5. Non-goals (explicit)¶
- Structured-data redaction. No JSON-path / YAML-tree walker; callers
redact field-by-field at the type layer with
SecretString. - Customisable replacement string.
[redacted]is hard-coded; tools that need a different literal wraprtb_redact::stringthemselves. - Rule allowlist / denylist configuration. No runtime toggles; the
rule set is a single versioned shape. v0.2.x can add opt-in via a
RedactOptionsstruct without breaking v0.2 callers. - Performance guarantees below "fast enough for log lines". The design goal is <10 µs for a typical 200-char log line on commodity hardware. Not a hot-path helper; callers who need zero-cost paths gate by log level first.
- i18n. The replacement literal is ASCII
[redacted].
6. Rollout plan¶
- Land this spec + Gherkin + failing unit tests together.

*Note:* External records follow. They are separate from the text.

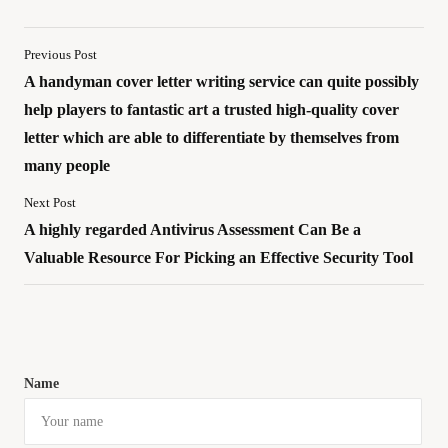
Previous Post
A handyman cover letter writing service can quite possibly
help players to fantastic art a trusted high-quality cover
letter which are able to differentiate by themselves from
many people
Next Post
A highly regarded Antivirus Assessment Can Be a
Valuable Resource For Picking an Effective Security Tool
Name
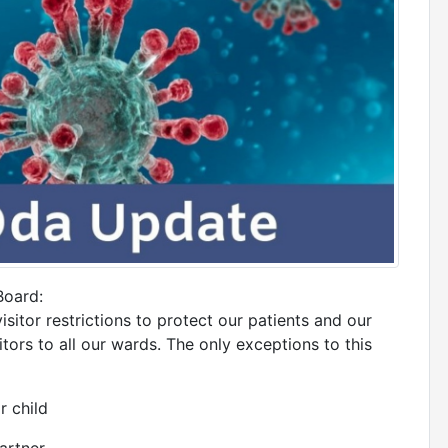
Board:
sitor restrictions to protect our patients and our
ors to all our wards. The only exceptions to this
r child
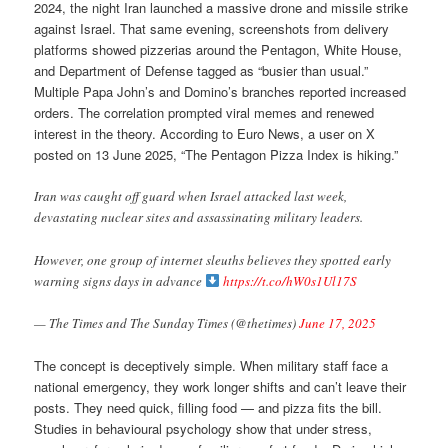
2024, the night Iran launched a massive drone and missile strike
against Israel. That same evening, screenshots from delivery
platforms showed pizzerias around the Pentagon, White House,
and Department of Defense tagged as “busier than usual.”
Multiple Papa John’s and Domino’s branches reported increased
orders. The correlation prompted viral memes and renewed
interest in the theory. According to Euro News, a user on X
posted on 13 June 2025, “The Pentagon Pizza Index is hiking.”
Iran was caught off guard when Israel attacked last week,
devastating nuclear sites and assassinating military leaders.
However, one group of internet sleuths believes they spotted early
warning signs days in advance
https://t.co/hW0s1Ul17S
— The Times and The Sunday Times (@thetimes)
June 17, 2025
The concept is deceptively simple. When military staff face a
national emergency, they work longer shifts and can’t leave their
posts. They need quick, filling food — and pizza fits the bill.
Studies in behavioural psychology show that under stress,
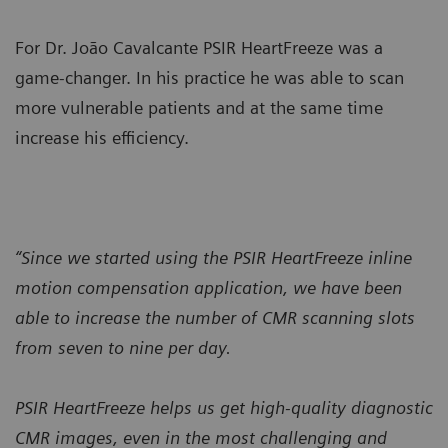
For Dr. João Cavalcante PSIR HeartFreeze was a
game-changer. In his practice he was able to scan
more vulnerable patients and at the same time
increase his efficiency.
“Since we started using the PSIR HeartFreeze inline
motion compensation application, we have been
able to increase the number of CMR scanning slots
from seven to nine per day.
PSIR HeartFreeze helps us get high-quality diagnostic
CMR images, even in the most challenging and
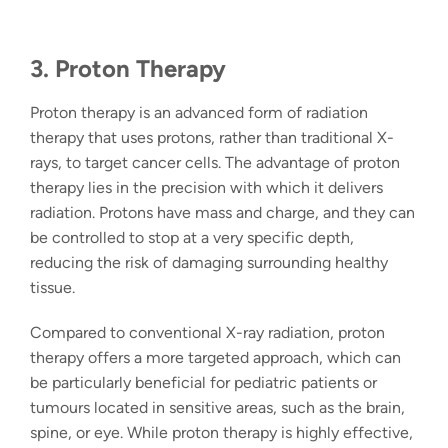
3. Proton Therapy
Proton therapy
is an advanced form of radiation
therapy that uses protons, rather than traditional X-
rays, to target cancer cells. The advantage of proton
therapy lies in the precision with which it delivers
radiation. Protons have mass and charge, and they can
be controlled to stop at a very specific depth,
reducing the risk of damaging surrounding healthy
tissue.
Compared to conventional X-ray radiation, proton
therapy offers a more targeted approach, which can
be particularly beneficial for pediatric patients or
tumours located in sensitive areas, such as the brain,
spine, or eye. While proton therapy is highly effective,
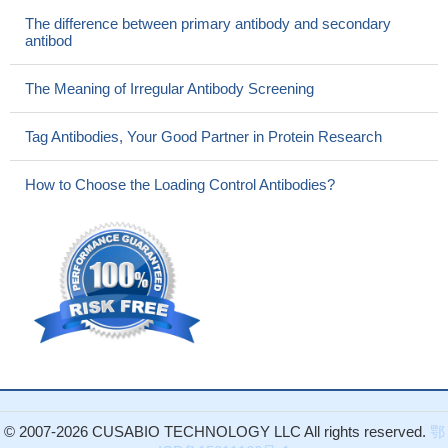
The difference between primary antibody and secondary
antibod
The Meaning of Irregular Antibody Screening
Tag Antibodies, Your Good Partner in Protein Research
How to Choose the Loading Control Antibodies?
© 2007-2026 CUSABIO TECHNOLOGY LLC All rights reserved.
鄂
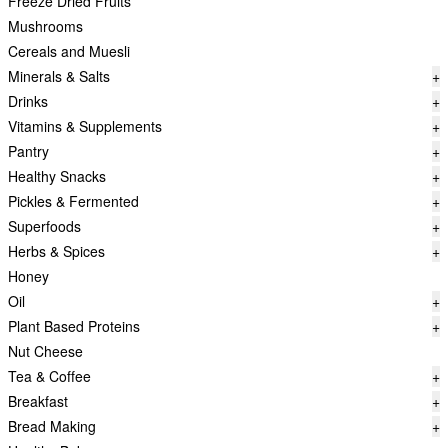
Freeze Dried Fruits
Mushrooms
Cereals and Muesli
Minerals & Salts
+
Drinks
+
Vitamins & Supplements
+
Pantry
+
Healthy Snacks
+
Pickles & Fermented
+
Superfoods
+
Herbs & Spices
+
Honey
Oil
+
Plant Based Proteins
+
Nut Cheese
Tea & Coffee
+
Breakfast
+
Bread Making
+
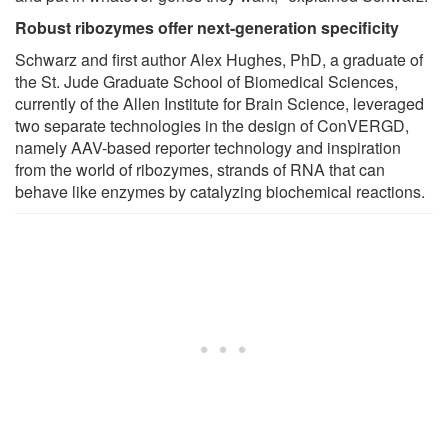
Robust ribozymes offer next-generation specificity
Schwarz and first author Alex Hughes, PhD, a graduate of
the St. Jude Graduate School of Biomedical Sciences,
currently of the Allen Institute for Brain Science, leveraged
two separate technologies in the design of ConVERGD,
namely AAV-based reporter technology and inspiration
from the world of ribozymes, strands of RNA that can
behave like enzymes by catalyzing biochemical reactions.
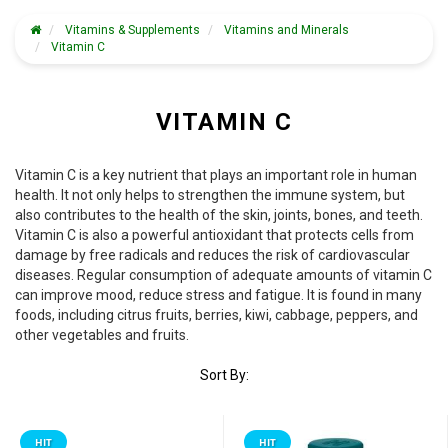
Vitamins & Supplements
Vitamins and Minerals
Vitamin C
VITAMIN C
Vitamin C is a key nutrient that plays an important role in human
health. It not only helps to strengthen the immune system, but
also contributes to the health of the skin, joints, bones, and teeth.
Vitamin C is also a powerful antioxidant that protects cells from
damage by free radicals and reduces the risk of cardiovascular
diseases. Regular consumption of adequate amounts of vitamin C
can improve mood, reduce stress and fatigue. It is found in many
foods, including citrus fruits, berries, kiwi, cabbage, peppers, and
other vegetables and fruits.
Sort By:
HIT
HIT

- Implement the regexes + API to green.
- Integrate into
rtb-telemetryin a follow-up PR; updatertb-telemetry's event doc comment to remove the "redaction responsibility on the caller" language. - Add
rtb-redacttortb-cli's HTTP middleware (debug-log redactor). - Document in
docs/components/rtb-redact.md+ add to componentsindex.md.
7. Open questions¶
- O1 — Should the allowlist of provider prefixes be extensible at
compile time via Cargo features? e.g.
features = ["aws-sso"]addsAQoDYXdz...prefixes. Resolved: no. The security story is clearer when every supported prefix is always compiled in — a user cannot accidentally opt out of a prefix by omitting a feature flag, and a tool author cannot narrow the allowlist in the name of binary size at the cost of a future leak. If a prefix is well-enough-known for RTB to ship a rule for, it ships unconditionally. Binary-size cost is negligible (each rule is a small compiled regex). - O2 —
rtb_app::regex_util::compile_bounded. The framework spec andCLAUDE.md§ Regex Compilation describe a helper that appliesRegexBuilder::size_limit(1 MiB)+dfa_size_limit(8 MiB)+ 1 KiB pattern bound for user-supplied patterns.rtb-redacthas no user-supplied patterns, so it doesn't need the helper. But the helper itself hasn't shipped — is it v0.2 or v0.3? If v0.2, where: inrtb-app, or its own tiny crate? Proposed resolution: land inrtb-app::regex_utilas part of the v0.2 cycle, as a small independent PR afterrtb-redact. - O3 — Should
string()returnCow<str>to skip allocation when no redactions apply? Would save aString::cloneon the fast path. Proposed resolution: yes,Cow<'_, str>return. Revisit if it causes call-site friction. - O4 —
redact::SENSITIVE_HEADERSdata structure. Resolved:phf::Set— future-proofed now. New provider integrations (Azure, Cloudflare, Vercel, etc.) will add headers quickly; starting with a slice would mean a future breaking API swap.phfis a tiny compile-time dep with no runtime cost. - O5 — Behaviour on invalid UTF-8 input.
&stris already UTF-8; a caller with aVec<u8>that might not be has to convert first. Should we offer abytes(input: &[u8]) -> Vec<u8>variant? Proposed resolution: no — forces the caller to think about the encoding.